Por lo demás, y antes de concluir con esta breve referencia a la manera en que los dos libros abordan la génesis de Weimar, conviene destacar, por lo oportuno de su inclusión en una de ellas, la aportación realizada por el profesor Saralegui a cuenta de la dogmática sobre el poder constituyente construida por Carl Schmitt. En su minucioso estudio, Saralegui (‍2021: 189) se refiere al enfoque existencialista que el pensador alemán defiende respecto del poder constituyente, ello en franca confrontación con el liberalismo, que se comportaría de manera soberana sin poder justificarlo. Para Carl Schmitt, en cambio, el poder constituyente existe y es soberano desde el momento en el que la creación de la Constitución se debe a un acto de voluntad o, en terminología tan propia de él, a un decisionismo que se sitúa, desde un punto de vista normativo, por encima de la razón. Es decir, la democracia lo es porque los ciudadanos han proclamado su voluntad en ese sentido, porque han decidido que así sea, y no porque exista un principio filosófico moral que lo exija (ibid.: 190). Y no cabe duda de que en 1919, el pueblo alemán, a través de la Asamblea Nacional constituyente, decidió darse una constitución democrática.

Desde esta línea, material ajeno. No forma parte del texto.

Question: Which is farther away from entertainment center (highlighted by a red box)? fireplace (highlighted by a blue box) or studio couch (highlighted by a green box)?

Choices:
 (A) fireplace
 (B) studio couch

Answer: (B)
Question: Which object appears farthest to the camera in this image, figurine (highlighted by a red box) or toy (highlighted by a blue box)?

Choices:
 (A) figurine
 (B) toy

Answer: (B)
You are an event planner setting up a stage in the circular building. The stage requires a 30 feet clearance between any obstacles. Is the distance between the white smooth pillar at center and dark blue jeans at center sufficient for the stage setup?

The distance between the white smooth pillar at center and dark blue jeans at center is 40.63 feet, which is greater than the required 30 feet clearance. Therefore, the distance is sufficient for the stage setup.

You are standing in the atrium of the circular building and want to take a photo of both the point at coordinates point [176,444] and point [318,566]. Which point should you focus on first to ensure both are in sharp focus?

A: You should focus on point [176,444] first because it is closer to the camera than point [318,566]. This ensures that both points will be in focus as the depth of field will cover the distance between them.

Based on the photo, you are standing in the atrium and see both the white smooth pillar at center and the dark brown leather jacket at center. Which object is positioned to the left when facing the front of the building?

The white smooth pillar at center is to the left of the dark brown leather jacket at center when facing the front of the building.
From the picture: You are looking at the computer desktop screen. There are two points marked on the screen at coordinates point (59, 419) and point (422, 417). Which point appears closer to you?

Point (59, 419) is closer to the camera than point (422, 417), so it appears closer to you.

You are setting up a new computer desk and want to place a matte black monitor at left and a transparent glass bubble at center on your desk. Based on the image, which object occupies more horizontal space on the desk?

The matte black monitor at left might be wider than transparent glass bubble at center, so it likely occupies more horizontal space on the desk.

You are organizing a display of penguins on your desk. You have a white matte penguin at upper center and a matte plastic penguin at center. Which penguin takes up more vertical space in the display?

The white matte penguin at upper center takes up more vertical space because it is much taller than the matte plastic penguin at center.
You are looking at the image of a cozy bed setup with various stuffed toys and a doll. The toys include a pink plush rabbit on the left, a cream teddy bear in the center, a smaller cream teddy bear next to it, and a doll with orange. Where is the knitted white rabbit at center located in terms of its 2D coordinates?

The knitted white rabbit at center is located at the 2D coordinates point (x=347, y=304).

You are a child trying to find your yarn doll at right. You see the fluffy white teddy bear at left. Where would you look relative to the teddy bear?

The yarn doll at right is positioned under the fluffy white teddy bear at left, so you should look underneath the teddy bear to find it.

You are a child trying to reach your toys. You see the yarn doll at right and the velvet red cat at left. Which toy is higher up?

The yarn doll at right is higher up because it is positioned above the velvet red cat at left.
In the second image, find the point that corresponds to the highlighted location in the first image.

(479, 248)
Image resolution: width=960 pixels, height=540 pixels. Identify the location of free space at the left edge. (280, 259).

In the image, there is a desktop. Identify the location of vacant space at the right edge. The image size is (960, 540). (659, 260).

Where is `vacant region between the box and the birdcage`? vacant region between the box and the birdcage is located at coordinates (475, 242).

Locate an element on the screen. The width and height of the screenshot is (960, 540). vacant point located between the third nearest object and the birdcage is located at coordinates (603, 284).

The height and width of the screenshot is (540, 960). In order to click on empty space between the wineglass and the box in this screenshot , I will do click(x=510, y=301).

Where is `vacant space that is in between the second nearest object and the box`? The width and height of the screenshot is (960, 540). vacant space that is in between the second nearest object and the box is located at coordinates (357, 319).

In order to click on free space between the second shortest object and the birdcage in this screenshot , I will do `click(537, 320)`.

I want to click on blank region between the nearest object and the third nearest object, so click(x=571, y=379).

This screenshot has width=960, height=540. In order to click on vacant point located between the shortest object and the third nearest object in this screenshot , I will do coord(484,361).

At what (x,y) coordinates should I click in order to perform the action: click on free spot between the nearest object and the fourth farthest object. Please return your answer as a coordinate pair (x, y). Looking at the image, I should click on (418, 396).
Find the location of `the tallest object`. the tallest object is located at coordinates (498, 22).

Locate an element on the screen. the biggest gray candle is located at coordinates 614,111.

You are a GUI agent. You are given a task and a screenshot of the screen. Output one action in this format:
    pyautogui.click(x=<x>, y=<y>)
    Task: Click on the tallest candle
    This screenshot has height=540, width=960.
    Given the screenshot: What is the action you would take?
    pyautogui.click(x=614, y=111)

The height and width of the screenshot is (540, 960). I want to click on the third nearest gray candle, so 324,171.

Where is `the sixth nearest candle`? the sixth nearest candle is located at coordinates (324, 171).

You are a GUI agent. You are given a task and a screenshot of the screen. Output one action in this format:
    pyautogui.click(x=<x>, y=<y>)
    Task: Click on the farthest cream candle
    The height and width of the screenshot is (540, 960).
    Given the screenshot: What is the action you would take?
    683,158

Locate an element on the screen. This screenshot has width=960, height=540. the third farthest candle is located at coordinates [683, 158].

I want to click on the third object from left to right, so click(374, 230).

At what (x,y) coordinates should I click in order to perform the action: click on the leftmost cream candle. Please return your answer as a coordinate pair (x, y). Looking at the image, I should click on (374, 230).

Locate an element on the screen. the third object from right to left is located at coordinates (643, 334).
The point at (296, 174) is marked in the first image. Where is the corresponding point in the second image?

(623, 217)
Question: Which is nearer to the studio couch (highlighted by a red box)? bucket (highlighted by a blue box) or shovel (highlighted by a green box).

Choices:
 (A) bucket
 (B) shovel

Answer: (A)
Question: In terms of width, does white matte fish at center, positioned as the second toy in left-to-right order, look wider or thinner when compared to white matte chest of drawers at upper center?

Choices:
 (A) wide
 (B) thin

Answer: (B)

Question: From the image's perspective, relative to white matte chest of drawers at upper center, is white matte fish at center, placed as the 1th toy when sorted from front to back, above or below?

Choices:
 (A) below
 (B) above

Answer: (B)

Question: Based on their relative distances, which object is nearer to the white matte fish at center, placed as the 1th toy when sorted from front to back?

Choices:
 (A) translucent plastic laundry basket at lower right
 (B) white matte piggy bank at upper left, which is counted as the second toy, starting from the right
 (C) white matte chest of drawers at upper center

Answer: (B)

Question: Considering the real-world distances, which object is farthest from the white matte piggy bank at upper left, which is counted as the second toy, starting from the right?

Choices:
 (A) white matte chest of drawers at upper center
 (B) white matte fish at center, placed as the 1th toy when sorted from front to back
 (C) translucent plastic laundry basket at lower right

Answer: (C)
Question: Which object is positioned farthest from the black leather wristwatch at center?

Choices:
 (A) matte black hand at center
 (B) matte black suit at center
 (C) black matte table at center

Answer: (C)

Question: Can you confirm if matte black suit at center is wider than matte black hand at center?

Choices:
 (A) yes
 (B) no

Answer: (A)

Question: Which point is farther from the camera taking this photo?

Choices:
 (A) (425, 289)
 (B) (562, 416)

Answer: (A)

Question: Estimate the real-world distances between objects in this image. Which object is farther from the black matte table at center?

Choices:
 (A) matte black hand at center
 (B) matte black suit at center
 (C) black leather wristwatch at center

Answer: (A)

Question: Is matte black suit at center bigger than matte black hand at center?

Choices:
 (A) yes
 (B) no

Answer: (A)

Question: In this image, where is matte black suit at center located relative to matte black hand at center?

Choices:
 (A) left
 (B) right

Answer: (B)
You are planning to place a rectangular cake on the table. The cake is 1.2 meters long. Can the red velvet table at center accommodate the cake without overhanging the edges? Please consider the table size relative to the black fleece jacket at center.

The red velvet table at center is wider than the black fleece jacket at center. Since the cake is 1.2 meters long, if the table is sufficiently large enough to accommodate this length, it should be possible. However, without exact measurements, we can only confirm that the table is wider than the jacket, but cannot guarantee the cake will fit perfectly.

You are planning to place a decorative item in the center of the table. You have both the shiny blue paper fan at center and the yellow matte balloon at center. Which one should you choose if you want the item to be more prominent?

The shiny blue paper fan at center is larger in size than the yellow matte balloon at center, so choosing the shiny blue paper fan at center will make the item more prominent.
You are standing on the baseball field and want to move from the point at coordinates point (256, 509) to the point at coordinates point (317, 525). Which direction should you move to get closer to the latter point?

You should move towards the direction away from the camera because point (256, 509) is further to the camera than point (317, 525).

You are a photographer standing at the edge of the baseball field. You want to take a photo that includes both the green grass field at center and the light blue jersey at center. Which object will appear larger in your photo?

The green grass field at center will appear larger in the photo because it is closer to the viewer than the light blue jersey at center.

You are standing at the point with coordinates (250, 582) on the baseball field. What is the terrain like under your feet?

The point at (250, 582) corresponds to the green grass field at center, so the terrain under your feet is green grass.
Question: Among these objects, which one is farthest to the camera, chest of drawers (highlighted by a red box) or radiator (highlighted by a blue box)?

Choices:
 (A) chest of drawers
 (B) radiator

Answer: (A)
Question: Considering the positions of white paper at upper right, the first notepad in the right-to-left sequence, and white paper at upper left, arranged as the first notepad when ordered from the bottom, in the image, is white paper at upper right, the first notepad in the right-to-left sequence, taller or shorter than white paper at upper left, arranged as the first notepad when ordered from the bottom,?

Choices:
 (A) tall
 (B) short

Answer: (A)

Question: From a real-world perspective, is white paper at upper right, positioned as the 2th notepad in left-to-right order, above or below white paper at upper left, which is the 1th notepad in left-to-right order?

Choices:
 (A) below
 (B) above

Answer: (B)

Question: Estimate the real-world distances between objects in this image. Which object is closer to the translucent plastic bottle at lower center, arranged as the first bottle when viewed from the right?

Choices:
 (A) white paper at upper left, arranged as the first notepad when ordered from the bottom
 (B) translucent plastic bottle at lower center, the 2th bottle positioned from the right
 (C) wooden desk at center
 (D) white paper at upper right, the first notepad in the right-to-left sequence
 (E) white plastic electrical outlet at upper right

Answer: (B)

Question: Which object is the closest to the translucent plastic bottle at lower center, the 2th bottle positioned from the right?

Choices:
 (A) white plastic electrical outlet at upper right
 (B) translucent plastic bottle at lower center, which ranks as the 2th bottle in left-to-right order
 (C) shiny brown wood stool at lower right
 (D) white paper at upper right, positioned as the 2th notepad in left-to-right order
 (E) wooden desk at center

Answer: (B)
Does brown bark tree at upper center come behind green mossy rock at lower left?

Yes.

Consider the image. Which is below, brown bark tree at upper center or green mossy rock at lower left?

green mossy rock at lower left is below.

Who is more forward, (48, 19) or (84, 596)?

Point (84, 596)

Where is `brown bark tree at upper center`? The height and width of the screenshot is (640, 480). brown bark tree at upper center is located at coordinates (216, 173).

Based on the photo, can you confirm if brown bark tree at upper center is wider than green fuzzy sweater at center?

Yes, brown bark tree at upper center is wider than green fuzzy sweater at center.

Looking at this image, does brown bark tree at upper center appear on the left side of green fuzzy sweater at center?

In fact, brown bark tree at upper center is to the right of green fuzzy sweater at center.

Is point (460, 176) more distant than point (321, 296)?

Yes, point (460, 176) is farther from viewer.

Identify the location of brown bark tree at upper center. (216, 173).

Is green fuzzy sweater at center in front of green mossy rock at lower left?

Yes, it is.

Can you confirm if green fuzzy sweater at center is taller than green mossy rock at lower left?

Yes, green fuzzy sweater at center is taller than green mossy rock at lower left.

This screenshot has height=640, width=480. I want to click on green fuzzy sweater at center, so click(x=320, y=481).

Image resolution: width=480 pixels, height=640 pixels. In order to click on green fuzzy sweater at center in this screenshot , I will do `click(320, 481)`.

Por cierto, a ese existencialismo o voluntarismo se refieren también De Miguel Bárcena y Tajadura Tejada en su análisis sobre la contraposición entre el pensamiento constitucional de Hans Kelsen y el propio Carl Schmitt. Lo hacen, en efecto, recordando como, para el primero, «el fundamento de validez de un ordenamiento jurídico es una norma fundamental presupuesta que estatuye que uno debe comportarse de acuerdo con una Constitución que ha sido efectivamente creada y es eficaz en términos generales. […] el deber ser de la norma, como puede ser el caso de la Constitución, nunca puede provenir del ser, a quien aspira a disciplinar» (‍De Miguel Bárcena y Tajadura Tejada, 2021: 160). Una concepción que, a tenor de lo dicho, se presenta como radicalmente contraria a la defendida por Schmitt, para quien la Constitución «no se apoya en una norma cuya justicia sea fundamento de su validez. Se apoya en una decisión política surgida de un Ser político, acerca del modo y forma del propio Ser» (ibid.: 163).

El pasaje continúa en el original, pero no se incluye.